Essentially, because your generalization doesn't add any strength. This already follows from the fact that it's derivable from Goldbach, as you've shown, but there's also a conceptual reason: as $d$ goes up the strength of the statement for that specific $d$ goes down drastically. In fact, we already know a version of the first step along your generalization: every sufficiently large odd number is the sum of three primes! Conceptually, having more primes available (even if the number is fixed) gives you many, many more options for building numbers out of them.

One way you might see this is to study the analagous problem using squares instead of prime numbers. Obviously, the number of numbers that are 'sums' of $1$ square is small - it's only the squares (so in particular there are $\Theta(\sqrt{N})$ of them $\leq N$). On the other hand, every prime $p=4n+1$ (and products of these primes, and the products of those by squares) is the sum of two squares; numbers that are the sums of two squares still have density zero, but there are $\Theta(\frac{N}{\sqrt{\log N}})$ of them $\leq N$. If we add another number in, then most numbers (approximately $\frac56N$) $\leq N$ are the sum of three squares — and of course, every number is the sum of four squares.

Solution 2:

The problem is in "The generalized statement seems ridiculously strong to me...". While it's true that you're adding conditions it's also not so difficult to notice that you're not indeed adding any real strength.
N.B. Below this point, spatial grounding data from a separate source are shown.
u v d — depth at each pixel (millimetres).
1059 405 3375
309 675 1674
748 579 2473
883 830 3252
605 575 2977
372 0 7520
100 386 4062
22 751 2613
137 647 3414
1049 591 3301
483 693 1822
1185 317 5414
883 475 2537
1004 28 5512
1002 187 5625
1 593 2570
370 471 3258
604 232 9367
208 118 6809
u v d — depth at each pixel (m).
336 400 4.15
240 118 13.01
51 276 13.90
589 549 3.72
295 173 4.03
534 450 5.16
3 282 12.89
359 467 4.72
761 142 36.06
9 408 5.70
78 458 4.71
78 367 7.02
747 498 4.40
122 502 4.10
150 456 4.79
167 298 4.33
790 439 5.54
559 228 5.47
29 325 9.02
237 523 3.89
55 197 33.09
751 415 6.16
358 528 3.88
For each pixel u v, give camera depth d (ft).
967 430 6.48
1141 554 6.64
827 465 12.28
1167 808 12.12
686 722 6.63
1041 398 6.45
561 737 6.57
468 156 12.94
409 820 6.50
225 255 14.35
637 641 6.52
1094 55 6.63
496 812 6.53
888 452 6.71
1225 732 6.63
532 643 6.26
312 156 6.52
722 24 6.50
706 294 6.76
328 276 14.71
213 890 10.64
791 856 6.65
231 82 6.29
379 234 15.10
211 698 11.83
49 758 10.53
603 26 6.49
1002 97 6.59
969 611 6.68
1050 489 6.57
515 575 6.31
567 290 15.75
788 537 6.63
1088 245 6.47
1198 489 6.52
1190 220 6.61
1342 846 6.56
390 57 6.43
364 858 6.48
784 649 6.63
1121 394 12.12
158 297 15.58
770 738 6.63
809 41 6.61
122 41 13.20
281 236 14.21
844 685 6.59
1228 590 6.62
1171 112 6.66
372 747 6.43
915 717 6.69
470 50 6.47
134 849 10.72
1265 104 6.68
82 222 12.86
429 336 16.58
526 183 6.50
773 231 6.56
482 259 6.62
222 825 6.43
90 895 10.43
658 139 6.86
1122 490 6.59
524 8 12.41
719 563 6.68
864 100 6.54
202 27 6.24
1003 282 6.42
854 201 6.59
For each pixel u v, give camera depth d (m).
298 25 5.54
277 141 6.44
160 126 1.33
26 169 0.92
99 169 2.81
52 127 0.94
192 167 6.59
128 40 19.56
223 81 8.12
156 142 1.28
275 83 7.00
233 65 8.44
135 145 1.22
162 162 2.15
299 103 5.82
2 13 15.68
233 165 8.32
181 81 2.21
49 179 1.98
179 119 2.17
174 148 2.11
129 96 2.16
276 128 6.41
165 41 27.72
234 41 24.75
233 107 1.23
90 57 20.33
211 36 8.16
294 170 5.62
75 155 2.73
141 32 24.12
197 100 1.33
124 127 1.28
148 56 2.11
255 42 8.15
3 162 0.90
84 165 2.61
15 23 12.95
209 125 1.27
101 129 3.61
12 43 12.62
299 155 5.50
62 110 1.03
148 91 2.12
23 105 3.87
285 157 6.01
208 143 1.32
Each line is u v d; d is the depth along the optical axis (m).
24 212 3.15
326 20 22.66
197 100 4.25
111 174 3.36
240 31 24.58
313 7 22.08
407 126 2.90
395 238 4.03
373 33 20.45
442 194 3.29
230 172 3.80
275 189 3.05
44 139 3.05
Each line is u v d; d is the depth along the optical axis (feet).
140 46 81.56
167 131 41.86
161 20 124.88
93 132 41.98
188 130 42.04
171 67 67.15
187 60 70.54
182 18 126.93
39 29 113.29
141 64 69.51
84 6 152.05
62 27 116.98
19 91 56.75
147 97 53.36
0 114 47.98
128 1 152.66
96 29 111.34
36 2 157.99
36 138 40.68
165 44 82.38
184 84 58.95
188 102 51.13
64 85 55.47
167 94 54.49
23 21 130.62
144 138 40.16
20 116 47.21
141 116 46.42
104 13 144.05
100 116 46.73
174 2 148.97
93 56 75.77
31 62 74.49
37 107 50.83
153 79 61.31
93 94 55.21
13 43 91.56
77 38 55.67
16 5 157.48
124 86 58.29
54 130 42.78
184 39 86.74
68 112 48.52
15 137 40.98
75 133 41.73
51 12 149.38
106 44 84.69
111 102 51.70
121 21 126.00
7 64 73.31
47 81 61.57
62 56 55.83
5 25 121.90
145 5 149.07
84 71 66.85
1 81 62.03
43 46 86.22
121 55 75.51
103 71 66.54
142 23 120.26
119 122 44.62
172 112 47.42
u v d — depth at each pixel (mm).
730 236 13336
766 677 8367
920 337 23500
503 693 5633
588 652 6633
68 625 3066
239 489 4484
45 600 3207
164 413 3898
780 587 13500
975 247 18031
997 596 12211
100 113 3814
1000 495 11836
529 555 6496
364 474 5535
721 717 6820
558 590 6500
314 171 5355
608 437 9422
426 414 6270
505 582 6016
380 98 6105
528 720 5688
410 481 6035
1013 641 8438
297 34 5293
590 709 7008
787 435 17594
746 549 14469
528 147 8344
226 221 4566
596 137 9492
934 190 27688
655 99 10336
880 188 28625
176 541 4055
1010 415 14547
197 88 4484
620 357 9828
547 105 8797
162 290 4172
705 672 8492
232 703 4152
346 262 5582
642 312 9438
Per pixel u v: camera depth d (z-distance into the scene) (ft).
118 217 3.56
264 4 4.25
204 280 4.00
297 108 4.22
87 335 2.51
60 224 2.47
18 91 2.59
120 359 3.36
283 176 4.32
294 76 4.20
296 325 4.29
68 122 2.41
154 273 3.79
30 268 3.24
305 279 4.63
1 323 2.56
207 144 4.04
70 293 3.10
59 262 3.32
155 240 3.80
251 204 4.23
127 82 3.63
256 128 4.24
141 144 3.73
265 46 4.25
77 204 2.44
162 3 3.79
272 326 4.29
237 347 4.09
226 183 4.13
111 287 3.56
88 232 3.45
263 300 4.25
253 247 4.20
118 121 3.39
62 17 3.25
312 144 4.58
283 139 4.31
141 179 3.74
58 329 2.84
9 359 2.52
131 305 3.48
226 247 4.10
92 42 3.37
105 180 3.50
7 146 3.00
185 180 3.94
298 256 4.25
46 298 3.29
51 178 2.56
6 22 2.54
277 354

To see the problem more clearly consider the absolutely trivial:

  • Any non-negative number $n$ is the sum of 4 squares
  • Any non-negative number $n$ is the sum of $k$ squares for each $k \ge 4$

The second statement is "stronger" (formally) because includes the first as a subcase, and also adds an infinity of conditions. But does it really add any strength? Of course not because 0 is a perfect square and all the real work is in the case for 4.

This happens because the added conditions are weaker and weaker as $k$ increases and the same happens increasing $d$ in your case.

Everything simply weights on the base case and other stuff is just smoke (trivial to see in this case, just slightly less trivial to see in your case).